This is a capstone chapter, and the labs are capstone-shaped. Each one is generative — you are not following a recipe; you are designing one. You will make at least one mistake. The mistake is the data. Take notes.

The labs build on each other. Lab 1 walks you through the simplest possible designed dish (a vinaigrette), where the four flavor levers are visible and the chemistry is immediate. Lab 2 asks you to reverse-engineer a dish you love. Lab 3 asks you to adapt a recipe for a dietary restriction. By the end you will have written, cooked, and eaten three recipes that did not exist before you started.

A note on time. None of these labs need to happen in one sitting. Lab 1 can be done in twenty minutes. Lab 2 can take a few weekends. Lab 3 is best done with the friend or family member whose restriction you are designing for, and is therefore as long as a shared meal.


🍳 Lab 1 — Design a vinaigrette from first principles

The vinaigrette is the cleanest possible test of the salt-fat-acid framework. You can hold every variable in your head. You can taste each lever turn at a time. By the end of an hour, you will have either internalized the framework or learned which lever you have been ignoring.

Time: 30–45 minutes for the experiment; another 15 minutes to write down what you learned. Materials: - 1 cup (240 mL) extra-virgin olive oil - 1/4 cup (60 mL) of three different acids — pick three from this list: red wine vinegar, apple cider vinegar, balsamic vinegar, lemon juice, lime juice, rice vinegar, sherry vinegar - 1/4 teaspoon (~1.5 g) fine sea salt, plus more to taste - 1 teaspoon (5 mL) honey OR maple syrup OR sugar - 1 teaspoon (5 g) Dijon mustard (optional but recommended — see the science note) - 1 small shallot, finely minced (or 1 garlic clove, very finely minced) - A small whisk and a 1-cup (240 mL) jar with a lid for shaking - A bowl of mixed greens, or a few leaves of romaine, or some cut tomatoes — any vehicle to taste the vinaigrette on - Six small bowls or ramekins to hold variations Allergens / safety: - ⚠️ Mustard is a common allergen in some regions. If avoiding, omit and follow the no-emulsifier branch. - ⚠️ Raw garlic if pregnant immunocompromised etc. — standard guidance applies.

Protocol.

  1. The base 3-1 vinaigrette. Make the classic ratio first, as your reference: in a jar, combine 3 parts olive oil to 1 part of one of your chosen acids — say, 60 mL olive oil and 20 mL red wine vinegar. Add 1/8 teaspoon (~0.7 g) salt. Shake hard. Taste a teaspoon on a leaf of greens. Note: which lever wants to move? Most home cooks find the 3:1 base under-salted on first taste.

  2. The lever sweep — the central exercise. Make six small (1 tablespoon / 15 mL each) variations in the small bowls, each varying one lever from the base.

  • A: Reference. 1 tbsp 3:1 base.
  • B: More salt. 1 tbsp base + 1 small additional pinch of salt (about 1/16 tsp, 0.4 g).

* **What this task involves**: Please carry on the vinaigrette lab text from its last line.

* **Given information**:
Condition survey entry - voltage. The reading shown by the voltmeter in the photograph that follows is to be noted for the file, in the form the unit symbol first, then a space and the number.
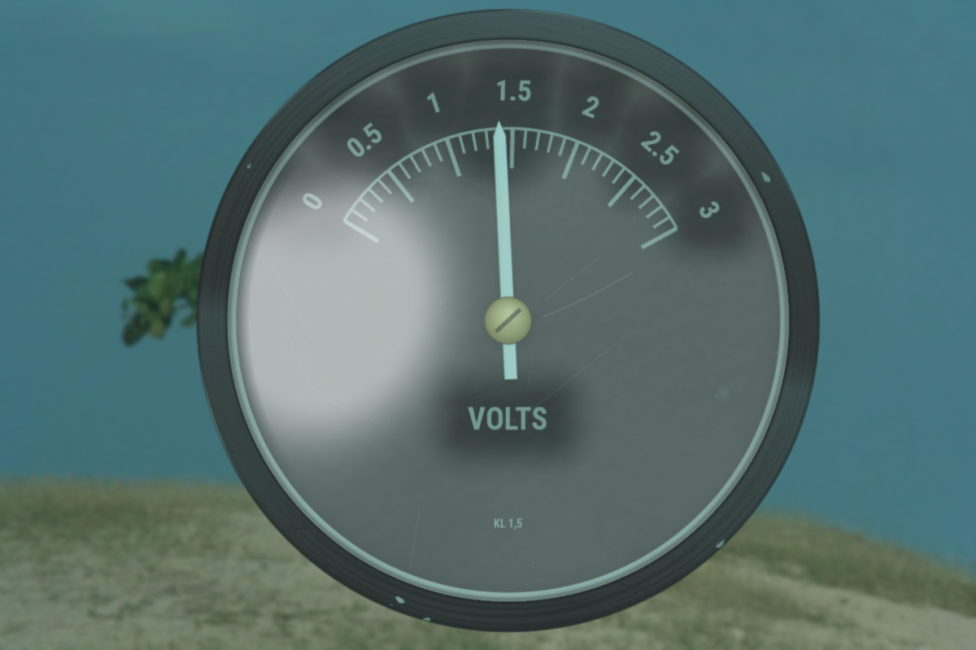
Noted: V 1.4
...
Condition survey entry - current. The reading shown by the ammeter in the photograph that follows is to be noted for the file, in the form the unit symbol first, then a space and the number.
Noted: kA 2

* **Result**:
  • C: More acid. 1 tbsp base + 1/4 tsp (1.25 mL) more acid.
  • D: Less acid. 1 tbsp of a freshly mixed 4:1 oil-to-acid version.
  • E: With sweet. 1 tbsp base + 1/4 tsp (1.25 mL) of your sweetener.
  • F: Different acid. 1 tbsp of a freshly mixed 3:1 with a different acid (e.g., balsamic instead of red wine vinegar).

Taste each on a leaf of the same greens. Use a fresh leaf each time so palette doesn't muddle. Take one minute between each. Note which one you prefer and why.

  1. The full design. Now build a vinaigrette you actually like, using everything you learned. Write it down with measurements. Suggested workflow: pick the acid you preferred. Match the oil at 3:1, 2.5:1, or 4:1 depending on your preference for richness vs sharpness. Salt aggressively and taste. Add a pinch of sweet only if the dish wants rounding. Add the mustard (1/4–1/2 teaspoon for a 1/2-cup vinaigrette) — see science note below — and the minced shallot or garlic. Shake hard or whisk to emulsify. Taste again.

  2. Test on something other than greens. Drizzle a teaspoon over a slice of ripe tomato; over a piece of grilled bread; over a quarter avocado; over a bite of cheese. Notice how the same vinaigrette tastes different against different bases. Some pairings will surprise you (a heavily acidic vinaigrette on a fatty avocado is harmonious; the same vinaigrette on greens may feel sharp).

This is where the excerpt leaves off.